Sejak saat itu, Iran telah meningkatkan pengayaan hingga 60%, mendekati kemurnian yang diperlukan untuk membuat bom nuklir. Araghchi awalnya menyatakan bahwa tuntutan publik AS untuk penghentian pengayaan tidak diulang dalam diskusi pribadi, tetapi isu ini tampaknya telah menjadi medan pertempuran pusat dalam pembicaraan tersebut.
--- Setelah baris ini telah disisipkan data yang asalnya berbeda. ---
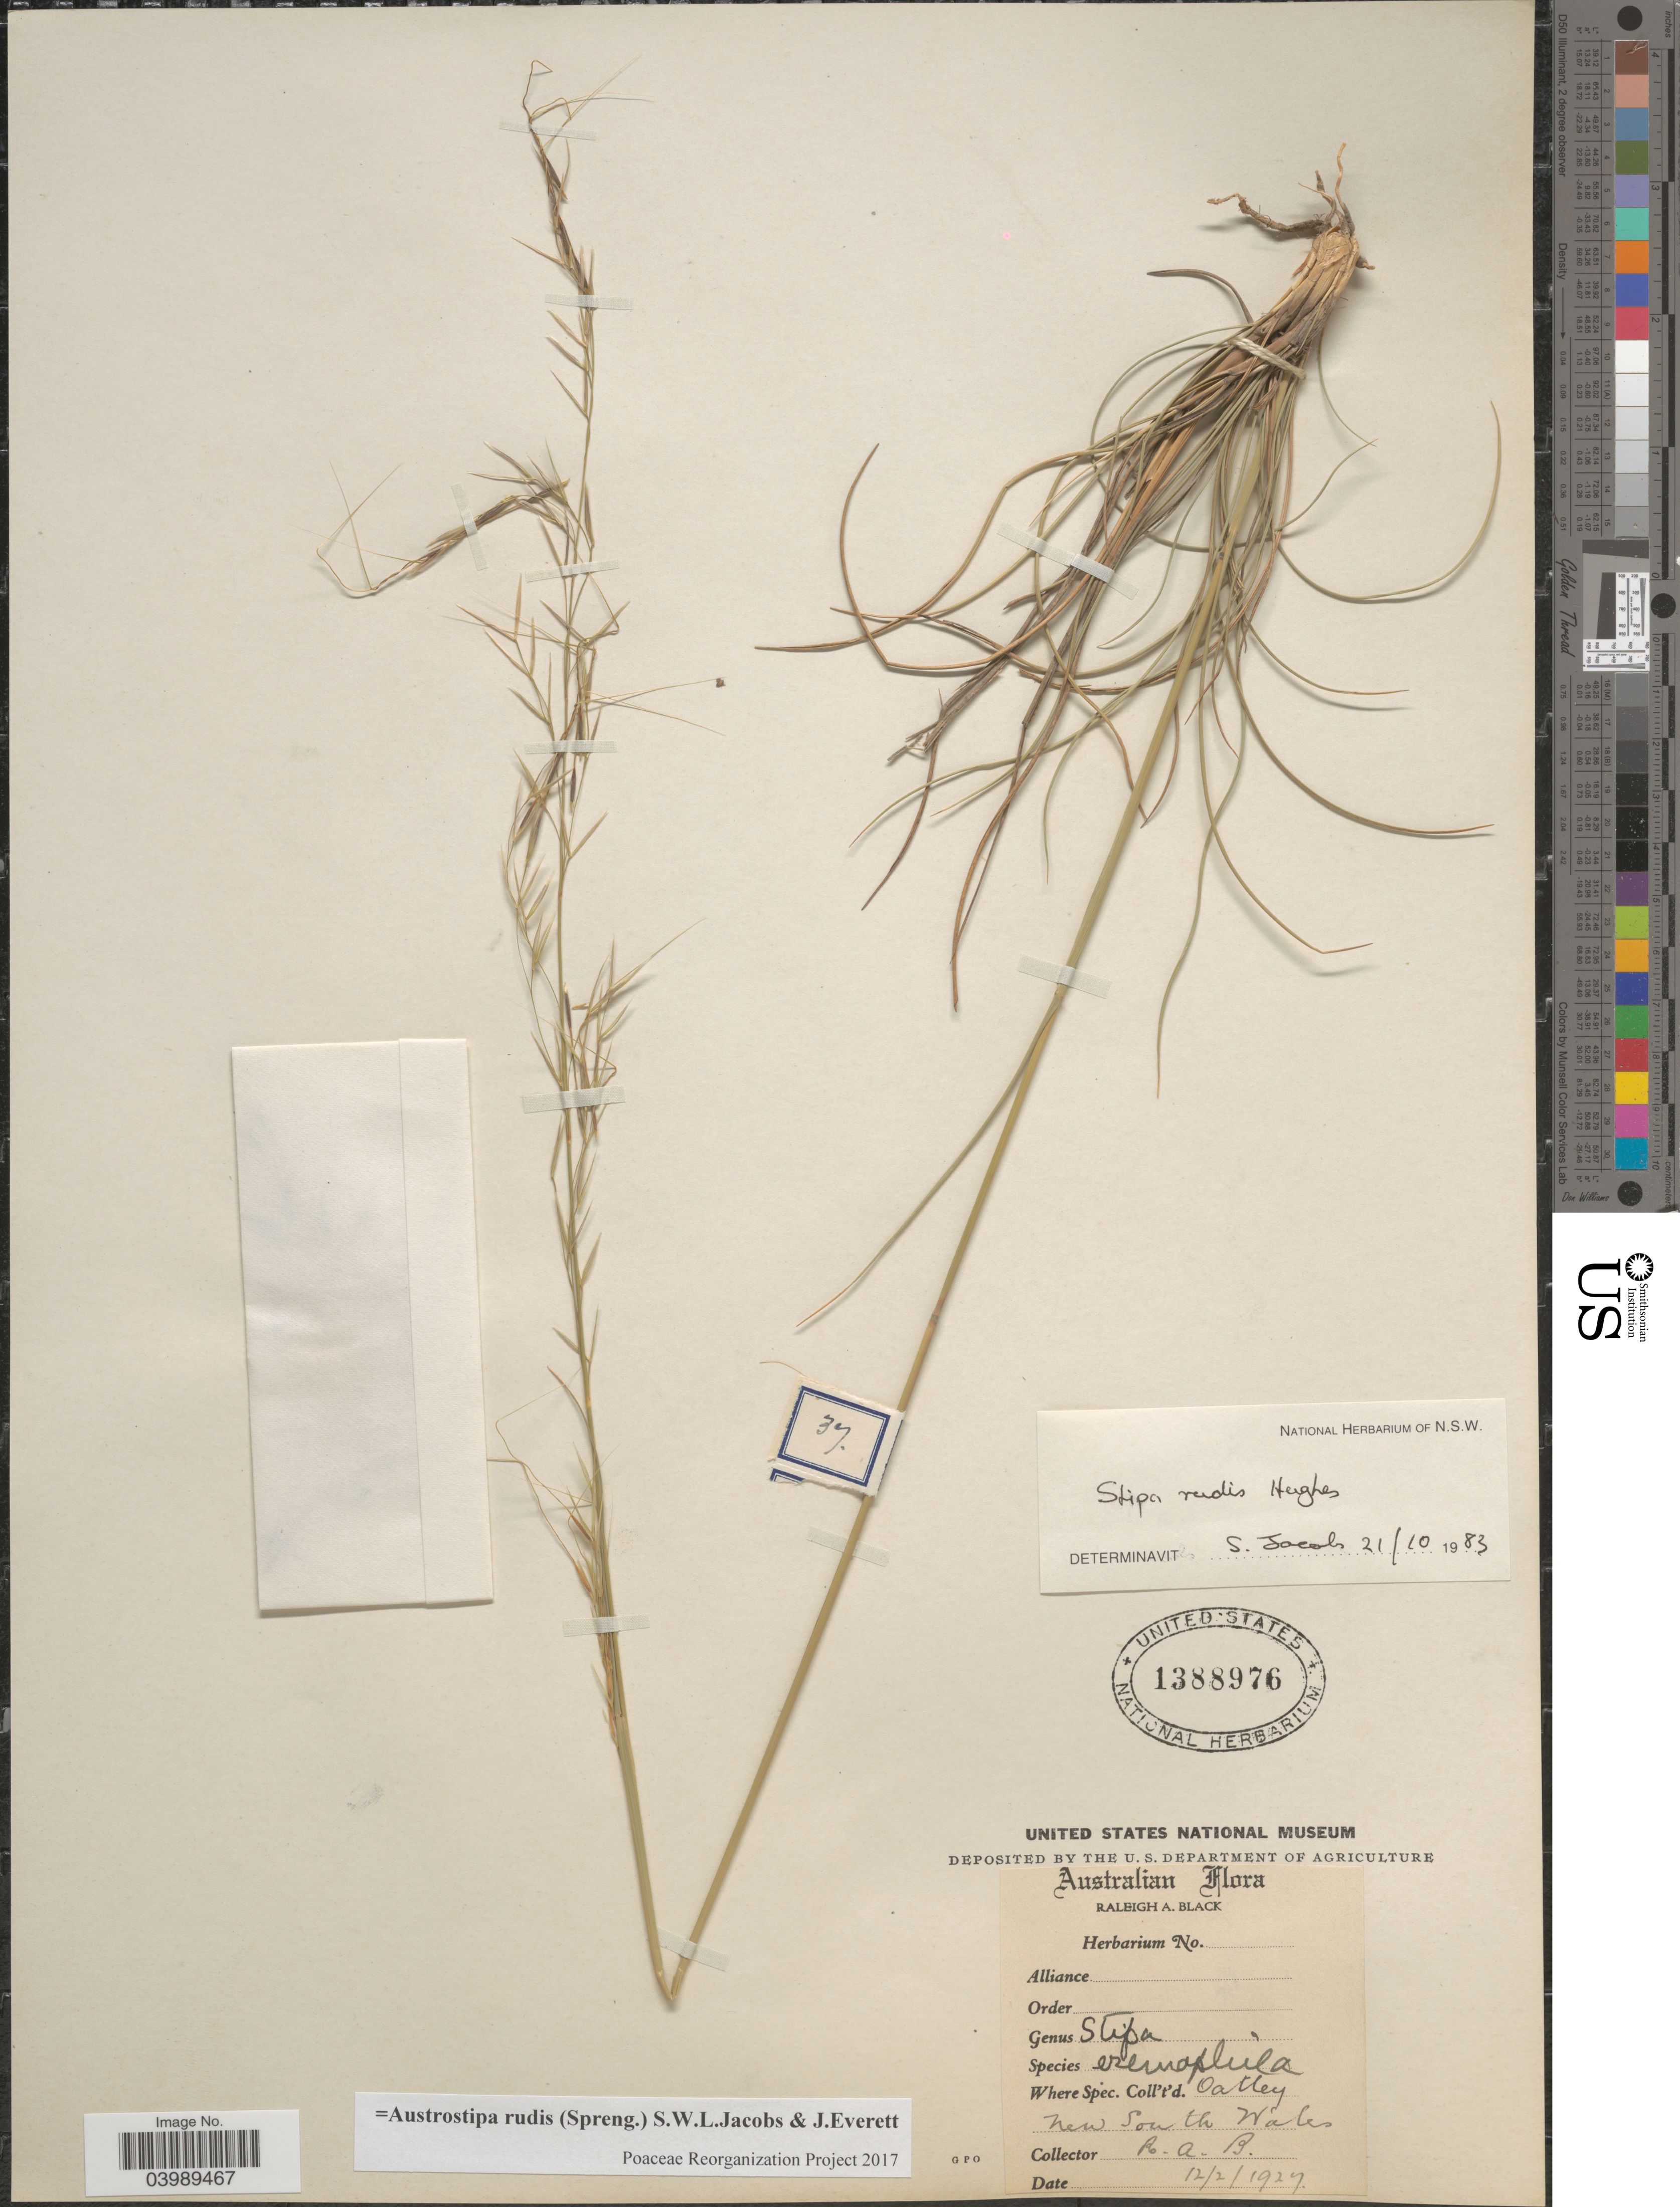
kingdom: Plantae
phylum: Tracheophyta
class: Liliopsida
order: Poales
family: Poaceae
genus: Austrostipa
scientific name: Austrostipa rudis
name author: (Spreng.) S.W.L. Jacobs & J. Everett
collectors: R. A. Black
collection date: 1927-02-12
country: Australia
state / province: New South Wales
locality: Oatley.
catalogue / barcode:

AS menyatakan bahwa penghentian pengayaan adalah satu-satunya cara untuk mengakhiri risiko Iran memperoleh bom nuklir dan telah menyarankan Teheran untuk mengikuti model Uni Emirat Arab yang mengimpor uranium untuk program nuklir sipilnya yang tunggal.

Namun, Iran berargumen bahwa mereka memiliki hak untuk melakukan pengayaan berdasarkan perjanjian non-proliferasi nuklir dan tidak ada alasan bagi mereka untuk diperlakukan berbeda dari negara-negara lain.

Menjelaskan keteguhan Iran untuk melakukan pengayaan secara domestik, Ellie Geranmayeh dari European Council on Foreign Relations menyatakan, “Iran benar-benar merasa bahwa mereka telah membayar biaya besar untuk haknya melakukan pengayaan di tanahnya sendiri. Mereka tidak hanya menghabiskan miliaran untuk membangun infrastruktur, tetapi juga telah membayar miliaran dalam bentuk sanksi yang dijatuhkan kepada mereka dan kehilangan penjualan minyak.”

“Pejabat Iran percaya bahwa mereka telah membayar dengan darah, merujuk pada ilmuwan yang telah dibunuh selama beberapa dekade terakhir yang bekerja pada program ini. Program ini dan hak untuk melakukan pengayaan untuk tujuan nuklir sipil kini telah menjadi masalah kebanggaan nasional.”